● GOAL OF THE EXERCISE: Pick out every line in the rows that contains the word "project", and copy each one unchanged.

● EXERCISE DATA:

******************************

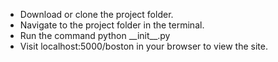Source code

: <ul>
<li>
Download or clone the project folder.
</li>
<li>
Navigate to the project folder in the terminal.
</li>
<li>
Run the command python __init__.py
</li>
<li>
Visit localhost:5000/boston in your browser to view the site.
</li>	
</ul>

******************************

● SOLUTION TO THIS EXERCISE:
Download or clone the project folder.
Navigate to the project folder in the terminal.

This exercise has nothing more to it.